Sowing economic seeds
Austin fixing to get more jobs from online personal shopping retailer
Online personal shopper and clothing retailer Stitch Fix is fashioning a plan to add jobs in lower-cost places like Austin and Dallas while laying off more than 1,400 employees in pricey California.
San Francisco-based Stitch Fix is laying off 1,424 stylists in Northern and Southern California and hiring about 2,000 stylists in the less expensive cities of Austin, Dallas, Cleveland, Minneapolis, and Pittsburgh. The company’s part-time stylists pick out clothing for customers who then can buy or reject those items through the Stitch Fix subscription service.
In a company memo, Stitch Fix says that “it does not make financial sense to maintain a large styling team in California.”
The Stitch Fix hiring surge comes at a critical time, as millions of Americans have been left jobless by pandemic shutdowns and the U.S. economy has almost certainly plunged into a recession. At the same time, employers are cutting back on hiring as a money-saving measure.
Austin is among Stitch Fix’s “stylist hubs.” The company is starting the hiring wave this summer; it’ll extend into 2021.
Stitch Fix employs about 5,100 stylists.
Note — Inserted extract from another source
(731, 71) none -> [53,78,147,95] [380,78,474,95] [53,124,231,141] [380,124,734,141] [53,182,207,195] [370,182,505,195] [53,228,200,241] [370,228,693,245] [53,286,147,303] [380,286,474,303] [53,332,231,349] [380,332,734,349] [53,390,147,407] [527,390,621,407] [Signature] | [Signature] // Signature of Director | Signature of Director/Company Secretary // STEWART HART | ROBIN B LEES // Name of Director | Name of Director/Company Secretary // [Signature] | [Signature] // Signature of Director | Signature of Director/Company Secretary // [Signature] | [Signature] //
The layoffs, which will take place through the end of September, represent about 18 percent of the company’s workforce. Laid-off stylists will be given the chance to keep their jobs by relocating to U.S. locations outside California.
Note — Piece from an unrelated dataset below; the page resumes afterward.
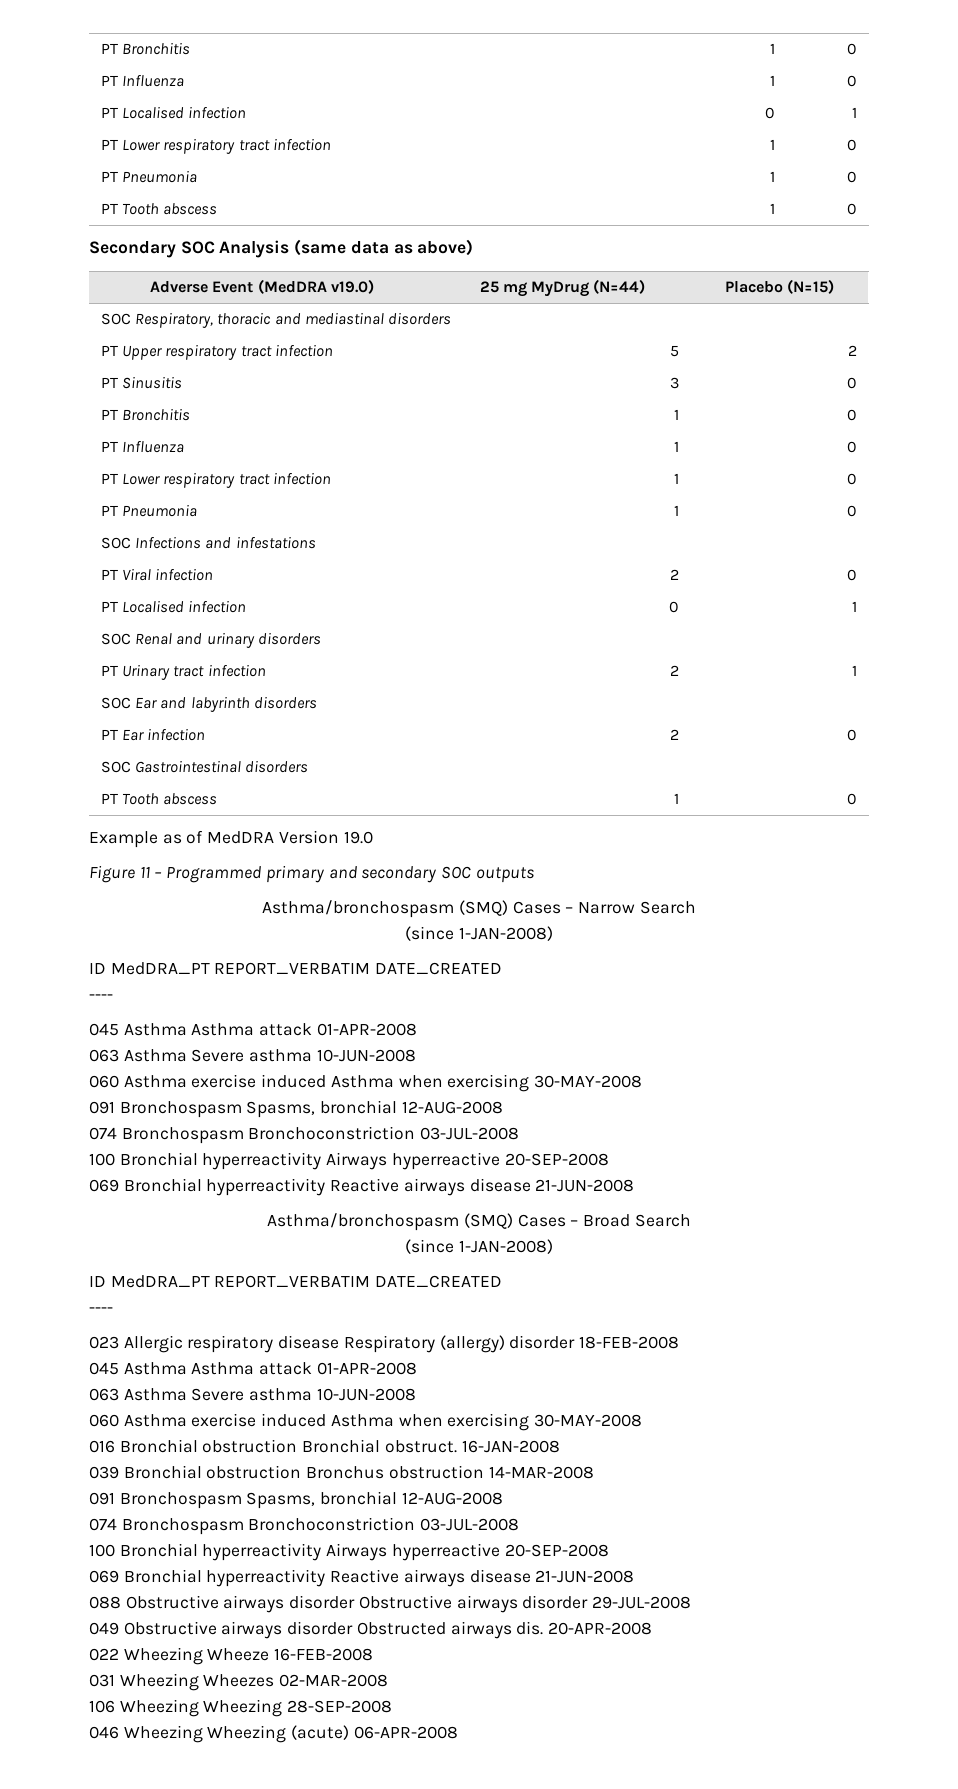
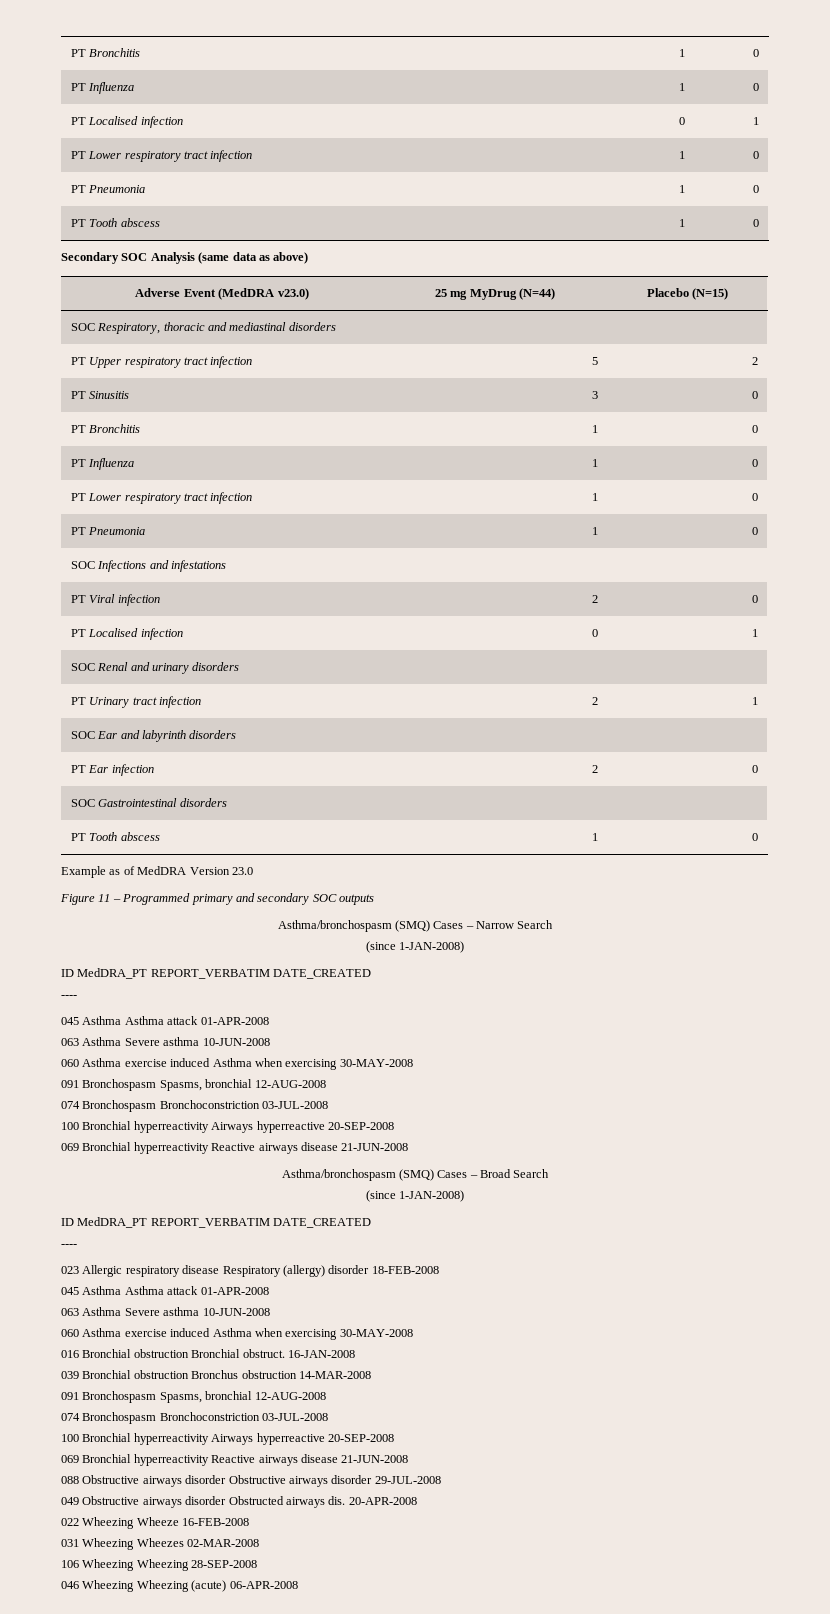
[330,279,374,294] v19.0) -> [277,288,309,300] v23.0)
[343,831,373,844] 19.0 -> [231,867,253,875] 23.0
“Any decision that impacts our hardworking and talented people is incredibly tough, but we believe this is the right thing to do for our business,” Katrina Lake, founder and CEO of Stitch Fix, says in a statement.
Stitch Fix says the California job cuts aren’t related to the coronavirus pandemic, but rather are part of the company’s review of expenses.
The company’s layoffs and hiring shift were first reported by the Wall Street Journal.